"I was. Why?"
"Well, I wondered, because Alan said that was an old Etonian tie. I thought he must be wrong. What sort of a tie is it?"
Hugh had moved away to ring the bell for a waiter, but he turned at this, and regarded Vicky with a mixture of amusement and surprise. "It's just a tie. Did Alan take you aside to give you erroneous information about my neck-wear?"
"Oh no, that was merely by the way! Actually, he's found out a sordid story about Wally and his father, and fat Mr. Jones, which proves that Mary was right all along. So that ought to be a lesson to you not to be fusty and dusty again."
"What sort of a sordid story?" asked Hugh. "Do you mean that he really did ask your mother for that five hundred for some business deal?"
"Yes, I'm now definitely sure he did. I say, what's become of your father?"

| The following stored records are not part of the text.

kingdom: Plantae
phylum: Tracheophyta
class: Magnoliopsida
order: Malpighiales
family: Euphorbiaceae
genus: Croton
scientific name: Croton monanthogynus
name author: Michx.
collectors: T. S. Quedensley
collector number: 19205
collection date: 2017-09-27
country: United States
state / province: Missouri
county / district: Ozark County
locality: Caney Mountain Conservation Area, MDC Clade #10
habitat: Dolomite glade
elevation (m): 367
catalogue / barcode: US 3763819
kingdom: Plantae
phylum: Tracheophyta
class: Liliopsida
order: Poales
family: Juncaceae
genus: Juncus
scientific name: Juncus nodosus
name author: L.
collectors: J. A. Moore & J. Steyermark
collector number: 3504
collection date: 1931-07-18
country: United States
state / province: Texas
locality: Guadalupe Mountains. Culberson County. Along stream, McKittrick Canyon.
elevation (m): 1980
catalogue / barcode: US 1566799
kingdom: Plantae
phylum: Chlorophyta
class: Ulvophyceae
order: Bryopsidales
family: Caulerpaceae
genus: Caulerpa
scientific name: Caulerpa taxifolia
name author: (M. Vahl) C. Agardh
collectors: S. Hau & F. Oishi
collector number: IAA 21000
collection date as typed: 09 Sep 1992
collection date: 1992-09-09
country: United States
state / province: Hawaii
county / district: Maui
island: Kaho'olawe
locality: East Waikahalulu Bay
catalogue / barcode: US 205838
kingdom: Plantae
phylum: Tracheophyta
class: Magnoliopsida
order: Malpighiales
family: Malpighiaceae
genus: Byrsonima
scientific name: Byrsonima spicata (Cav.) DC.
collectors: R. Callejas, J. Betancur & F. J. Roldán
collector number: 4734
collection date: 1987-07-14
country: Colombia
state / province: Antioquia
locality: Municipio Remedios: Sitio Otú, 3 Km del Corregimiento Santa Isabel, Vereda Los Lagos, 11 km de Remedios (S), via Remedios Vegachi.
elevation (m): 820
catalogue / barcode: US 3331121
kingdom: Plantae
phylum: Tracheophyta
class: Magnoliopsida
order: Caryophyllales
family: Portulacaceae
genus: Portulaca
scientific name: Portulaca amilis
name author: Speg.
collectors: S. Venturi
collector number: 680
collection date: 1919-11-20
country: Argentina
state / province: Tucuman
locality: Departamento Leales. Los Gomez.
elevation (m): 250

"Gone to buy some tobacco."
A waiter came into the hall at that moment, and while Hugh gave his order, Vicky had time to take stock of her surroundings, and to discover that at the far end of the hall, in a dim inglenook by the empty fireplace, Robert Steel and Inspector Hemingway were seated in close conversation. As soon as the waiter had departed, she called Hugh's attention to this circumstance. "Oh, I do think Janet is a menace!" she said. "I don't want Robert to be the guilty man!"
"Don't be silly," replied Hugh calmly. "And don't forget, in your anxiety to provide your mother with a husband, that you would hardly want her to marry Carter's murderer. I suggest that you wait until he's been cleared of all suspicion before you start match-making. Are you going to tell me about Alan's revelations?"
"Yes, because I quite think it's time I told the police that Percy wasn't blackmailing Wally. Because, though he said he was the enemy of my class, he was rather pathetic in a way, and I don't at all mind clearing his fair name.